Wednesday, January 29, 2014

5 Ways to Improve Your Writing by Reading Other Books

Have you ever seen this quote?  "The six golden rules of writing:  Read, read, read, and write, write, write." - Ernest Gaines

There is a lot of truth behind that.  Stephen King had another one:  "If you don't have the time to read, you don't have the time (or the tools) to write."

So what can you do to improve your writing through reading? Let’s take a look.


Okay, read the book.  Enjoy it and take your time!  When you're done, go back and look at what you read.  Which parts did you like or hate?  Which parts went fast, and which parts went slow?  Did you cry, or feel angry, or smile uncontrollably at any point?

Look at those parts and examine the sentences.  Look at WORDS and PHRASES and how long the sentences are.  Long sentences (15+ words) are generally exposition, while short sentences (usually 3-6 words) are used to emphasize action.

Books ARE emotional puzzles, after all.
You should notice that generic words (it, that, like, the) missing, because they interfere with imagery.  Sometimes they are unavoidable, but you won't see them as often as distinct objects and actions.


We all know the 5-point structure:  Exposition, Rising Action, Climax, Falling Action, Denouement.  But why should we follow this and why does it work?


There are no funny pictures for plot structure.
The reader meets the characters, befriends them, and gets to "know the normal."  Then BOOM!  Something happens that throws the characters off-track, something they may not have seen coming.  Now the reader wants to know what will happen and wants the problem to be solved.

If you can make the reader care, they WILL finish the story.  So study where the authorputs certain events, who they affect, and the choices they force upon the characters.  Adapt this to your own story.  You'll see how smooth the events work together and that it creates a believable setting for the reader to live in.


Seriously, listen to them.  Watch what words they use.  What they emphasize.  How do they make you feel?  Do you tense up, smile, laugh, or become embarrassed?  Dialogue is crucial.  Dialogue is the BASIS of characterization.  You can describe in straight-up prose exactly who your character is through his interests, fears, emotions, friends, family, pets, school grades, and more, but I GUARANTEE you readers will get bored and skip ahead.

I bet some of you skimmed that last sentence because you just wanted to get on to the next because DESCRIPTION IS BORING. It really is. Readers want to experience a character, not be handed a paper with a checklist of his likes and dislikes.  We want to see a character react.  We want to see them cry and laugh or yell in anger.  That's why good characterization matters.

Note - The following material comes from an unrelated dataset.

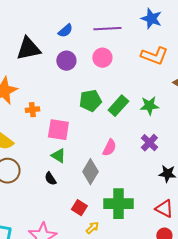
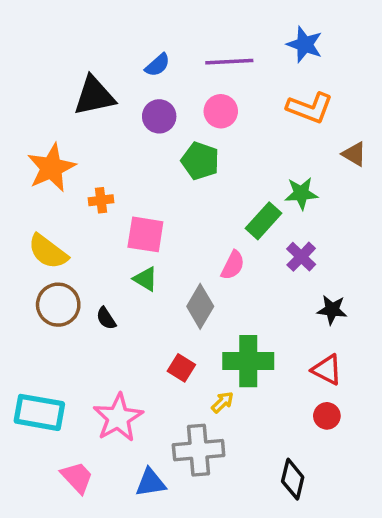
green pentagon: (90, 101) -> (200, 161), moved, turned 30
green rectangle: (118, 106) -> (264, 221), moved
black semicircle: (50, 179) -> (106, 318), moved
yellow arrow: (92, 228) -> (222, 402), moved

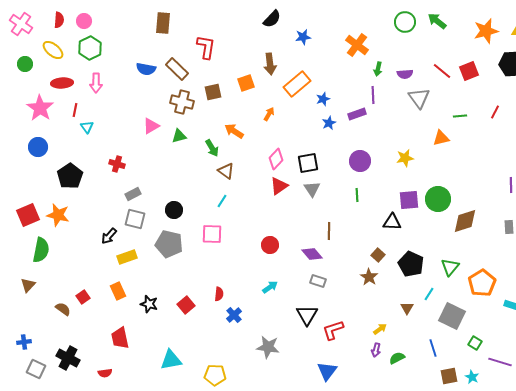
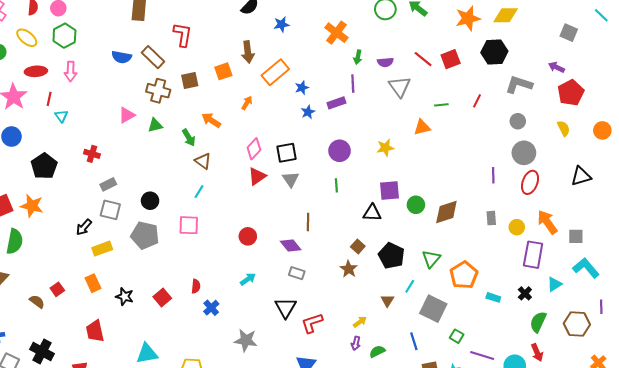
green circle: (438, 199) -> (416, 205), moved, size x0.7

And a conversation between two characters (or more) is interesting to read!

This picture is weird, but somehow illustrates my point.
Fun fact:  In his novel Hills Like White Elephants, Ernest Hemingway only describes ONE character:  "She had taken off her hat and put it on the table."  That is the only physical reference to ANY character in the entire book.


This is similar to what I said in my post "How to Create a Vile Villain." If readers care about the characters, and the villain kills someone or wreaks havoc that destroys a character's life forever, your reader will see how determined the bad guy is.

Create conflict and use it to no end.  Keep it reasonable, but put it in whenever possible because it drives up the story's tension and the reader won't be able to put the book down.

Think about Tony Stark's involvement in the world.
In Les Miserables, Javert keeps coincidentally encountering Jean Valjean.  If you know the story, you'll know Javert is seeking Valjean because of a previous crime and his obsessive drive for "justice" creates a tension between them.

Do that. Figure out how the villain and hero (or other characters) interact with each other, and how every choice forces a reaction.


Watch when the first "turning point" of the story occurs. You know, when the main character's life is changed forever and he must embark on a journey of self-discovery and bravery in order to right the wrong, or meet his goal. That part.

 Focus on how the author crafts that scene. What emotions are there? What words create the scene? Who is affected? Why is this important to the story overall?

Answer these questions and then move on to the next conflict.  Do the same thing.  Find a pattern.  Then figure out how these conflicts are resolved.  I've seen many books work in this "scheme" of conflict-to-resolution:


This visual shows you is that the largest conflicts tend to show up first and disappear last. Conflicts of other degrees and importance rise and fall in this sort of "palindromic" fashion. The least important conflicts tend to happen near the middle, like an argument between a couple, a minor character friends/family with the main character is injured or sick, that sort of thing.

Tension that comes and goes.  See what I'm saying?

What are some other ways we can improve our writing by reading?